> Problem to work on: Quote the material below word for word, keeping every line as it appears.

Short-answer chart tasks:
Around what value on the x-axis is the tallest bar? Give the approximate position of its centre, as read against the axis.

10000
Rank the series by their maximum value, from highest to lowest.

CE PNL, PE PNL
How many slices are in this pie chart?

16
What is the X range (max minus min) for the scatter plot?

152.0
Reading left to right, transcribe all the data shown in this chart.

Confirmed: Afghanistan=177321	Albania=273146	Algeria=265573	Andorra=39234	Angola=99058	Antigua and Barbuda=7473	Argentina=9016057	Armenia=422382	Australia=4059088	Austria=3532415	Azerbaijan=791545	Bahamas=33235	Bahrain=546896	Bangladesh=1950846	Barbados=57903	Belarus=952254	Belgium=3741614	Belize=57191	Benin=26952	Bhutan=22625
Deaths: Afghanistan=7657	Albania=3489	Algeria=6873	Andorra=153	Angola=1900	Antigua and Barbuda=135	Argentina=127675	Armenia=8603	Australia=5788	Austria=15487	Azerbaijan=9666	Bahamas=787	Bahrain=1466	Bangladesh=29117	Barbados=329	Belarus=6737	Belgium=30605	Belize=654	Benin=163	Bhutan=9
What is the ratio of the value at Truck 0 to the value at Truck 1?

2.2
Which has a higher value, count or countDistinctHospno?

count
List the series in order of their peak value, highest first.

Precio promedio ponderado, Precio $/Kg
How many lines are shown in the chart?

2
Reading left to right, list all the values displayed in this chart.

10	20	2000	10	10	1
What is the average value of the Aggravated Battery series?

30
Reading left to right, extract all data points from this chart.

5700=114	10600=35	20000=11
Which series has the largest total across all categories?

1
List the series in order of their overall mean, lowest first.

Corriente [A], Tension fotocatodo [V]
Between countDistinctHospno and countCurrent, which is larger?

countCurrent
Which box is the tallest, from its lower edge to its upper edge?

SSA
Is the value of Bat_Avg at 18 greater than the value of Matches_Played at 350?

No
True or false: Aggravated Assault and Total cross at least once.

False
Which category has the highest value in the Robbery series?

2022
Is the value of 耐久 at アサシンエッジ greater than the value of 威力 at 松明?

> Result of the task:
Around what value on the x-axis is the tallest bar? Give the approximate position of its centre, as read against the axis.

10000
Rank the series by their maximum value, from highest to lowest.

CE PNL, PE PNL
How many slices are in this pie chart?

16
What is the X range (max minus min) for the scatter plot?

152.0
Reading left to right, transcribe all the data shown in this chart.

Confirmed: Afghanistan=177321	Albania=273146	Algeria=265573	Andorra=39234	Angola=99058	Antigua and Barbuda=7473	Argentina=9016057	Armenia=422382	Australia=4059088	Austria=3532415	Azerbaijan=791545	Bahamas=33235	Bahrain=546896	Bangladesh=1950846	Barbados=57903	Belarus=952254	Belgium=3741614	Belize=57191	Benin=26952	Bhutan=22625
Deaths: Afghanistan=7657	Albania=3489	Algeria=6873	Andorra=153	Angola=1900	Antigua and Barbuda=135	Argentina=127675	Armenia=8603	Australia=5788	Austria=15487	Azerbaijan=9666	Bahamas=787	Bahrain=1466	Bangladesh=29117	Barbados=329	Belarus=6737	Belgium=30605	Belize=654	Benin=163	Bhutan=9
What is the ratio of the value at Truck 0 to the value at Truck 1?

2.2
Which has a higher value, count or countDistinctHospno?

count
List the series in order of their peak value, highest first.

Precio promedio ponderado, Precio $/Kg
How many lines are shown in the chart?

2
Reading left to right, list all the values displayed in this chart.

10	20	2000	10	10	1
What is the average value of the Aggravated Battery series?

30
Reading left to right, extract all data points from this chart.

5700=114	10600=35	20000=11
Which series has the largest total across all categories?

1
List the series in order of their overall mean, lowest first.

Corriente [A], Tension fotocatodo [V]
Between countDistinctHospno and countCurrent, which is larger?

countCurrent
Which box is the tallest, from its lower edge to its upper edge?

SSA
Is the value of Bat_Avg at 18 greater than the value of Matches_Played at 350?

No
True or false: Aggravated Assault and Total cross at least once.

False
Which category has the highest value in the Robbery series?

2022
Is the value of 耐久 at アサシンエッジ greater than the value of 威力 at 松明?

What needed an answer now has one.